A Vale disponibilizou dados não factíveis no EIA 262/05, acentua a Juntos SOS ES Ambiental, “não informando todo o percentual de poluentes lançados na atmosfera com a conclusão das ampliações das Usinas. Assim, o parecer técnico 06/2006 da Prefeitura de Vitória baseou suas conclusões em dados irreais”. 

Consequência disso, argumenta, “a licença obtida pela Vale para a expansão das usinas existentes e implantação da Usina VIII foi subsidiada e concedida através de dados que não demonstravam as reais consequências que poderiam ser geradas por essa expansão”. 

A responsabilidade por danos ambientais é objetiva, explica a Ação, “bastando, para a sua configuração, a demonstração de nexo causal entre ação ou omissão e o dano ambiental causado, pouco importando tenha ou não culpa o infrator”, propõe. 

Danos morais 

A ação cita ainda um estudo do Ministério da Saúde que avaliou o impacto das doenças crônicas não transmissíveis (DCNT), como câncer de pulmão e demais doenças respiratórias, em decorrência da poluição do ar. “No Brasil, as mortes em decorrência da poluição atmosférica aumentaram 14% em dez anos. Nesse período, o número de óbitos por DCNT passou de 38.782 em 2006 para 44.228 em 2016. A constatação é do estudo Saúde Brasil 2018, do Ministério da Saúde, que utilizou dados do Sistema de Informações sobre Mortalidade (SIM)”, informa a Juntos, citando trecho do estudo. 

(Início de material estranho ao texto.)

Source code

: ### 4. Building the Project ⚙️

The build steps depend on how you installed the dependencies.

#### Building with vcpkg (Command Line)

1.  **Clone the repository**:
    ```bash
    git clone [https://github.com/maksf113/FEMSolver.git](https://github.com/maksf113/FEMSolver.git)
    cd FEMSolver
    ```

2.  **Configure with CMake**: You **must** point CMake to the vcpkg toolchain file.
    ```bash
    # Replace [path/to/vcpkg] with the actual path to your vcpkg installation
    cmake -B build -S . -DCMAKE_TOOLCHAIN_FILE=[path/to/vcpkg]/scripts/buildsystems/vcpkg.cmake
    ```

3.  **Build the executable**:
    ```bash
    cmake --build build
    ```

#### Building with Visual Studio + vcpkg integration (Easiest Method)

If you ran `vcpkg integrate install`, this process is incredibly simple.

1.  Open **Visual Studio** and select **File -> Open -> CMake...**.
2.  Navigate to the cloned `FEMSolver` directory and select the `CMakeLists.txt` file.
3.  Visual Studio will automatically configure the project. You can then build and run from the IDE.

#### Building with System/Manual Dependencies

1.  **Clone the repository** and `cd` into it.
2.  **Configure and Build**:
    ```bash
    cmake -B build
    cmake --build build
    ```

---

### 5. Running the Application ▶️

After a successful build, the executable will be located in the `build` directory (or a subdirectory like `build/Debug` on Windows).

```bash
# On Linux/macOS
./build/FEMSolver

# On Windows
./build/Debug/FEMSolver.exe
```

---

A situação em apreço apresenta-se da maior gravidade, porque a ré lança no nosso ar elevadas percentagens de compostos altamente nocivos à saúde humana e ao meio ambiente, que trazem uma série de consequências danosas à saúde da população capixaba. 

Em função do exposto, requer indenização por danos morais difusos na ordem de R$ 20 milhões, a serem alocados no Fundo Bens Lesados de que trata a Lei da Ação Civil Pública. 

“Embora não se possa, com segurança, afirmar que todos os titulares do direito difuso de fato experimentem sofrimento e dor espiritual advindos da poluição do ar, também o contrário não se poderia dizer com certeza, o que se pode afirmar é que as doenças e mortes por problemas respiratórios e cardiovasculares estão crescendo e o ar que respiramos é o principal culpado”, explana a entidade. “Seria impossível averiguar os danos morais das futuras gerações, às quais também pertence o direito ao meio ambiente ecologicamente equilibrado”, acrescenta.